The Marquee Blog

'Karate Kid' actually kicks out a winner

Our instincts – and old adages – tell us that if something isn’t broke, we shouldn’t fix it, and that applies to classic 80s movies as well. Hollywood, on the other hand, lives by the rule of, “did it make money before? Then let’s do it again!”

Such is the case with "The Karate Kid" - in theaters this weekend - but despite the mixed feelings of the original “Karate Kid” Ralph Macchio and the public’s apprehension to see a “Karate” remake, the 2010 spin just may be worth checking out. The general consensus from critics seems to be, “have nothing better to do this weekend? Eh, why not?”

Although Will Smith and Jada Pinkett-Smith financing this project as a vehicle for their 11-year-old, Jaden, did raise some eyebrows, reviewers seem to be taken with the young Smith, and count his budding acting skills as one of the chief reasons to spend cash on a theater ticket.
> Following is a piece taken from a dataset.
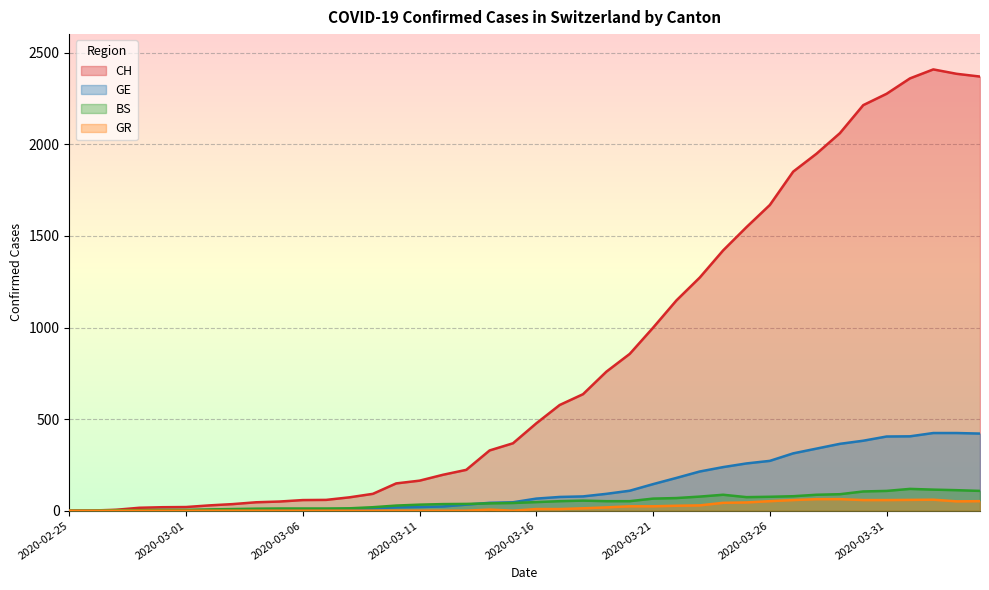

List the series in order of their peak value, lowest first.

GR, BS, GE, CH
Read on for the round-up:

New York Times
: “The Karate Kid” is very long ( 2 hours 12 minutes), dramatically thin and unevenly acted, but it was filmed almost entirely in China, mostly Beijing, and it has an unexotic, lived-in sense of place unusual in current Hollywood movies….Is this “Karate Kid” as good as the original? No, although it is better than the sequels. But why bother with nostalgia? It’s probably good enough. "Clocking in at nearly two and a half hours, the movie's a test of even adult endurance….At times, the movie feels less like a coming-of-age tale and more like an extended promo for the Chinese tourism bureau….But more than the scenery, the chemistry of the two leads is the film's greatest strength."

USA Today: "The film digs a little deeper emotionally than the original, which starred Ralph Macchio in the karate student role. At nearly 21/2 hours, however, it's padded with training montages and a stilted romance. The final tournament goes overboard in its effort to establish suspense....But even with these flaws, the film is solidly entertaining, mostly because of the endearing performances of Smith and Chan and its atmosphere of cross-cultural celebration."
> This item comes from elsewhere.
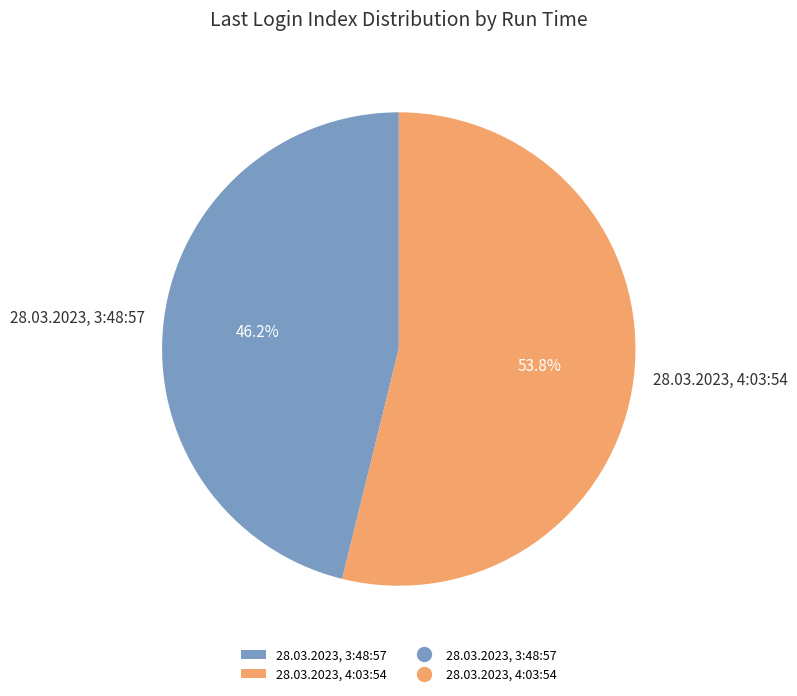

What percentage is the 28.03.2023, 3:48:57 slice, to the nearest percent?

46%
Washington Post: "If you rolled your eyes when you heard about the remake of the 1984 hit that starred Ralph Macchio and Pat Morita, get ready for a surprise. The new "Karate Kid" brings fresh life and perspective to the classic tale of perseverance and cross-generational friendship, thanks to Harald Zwart's sensitive direction and two exceptionally appealing stars."

Do these critics get it right, or are moviegoers better off renting the classic?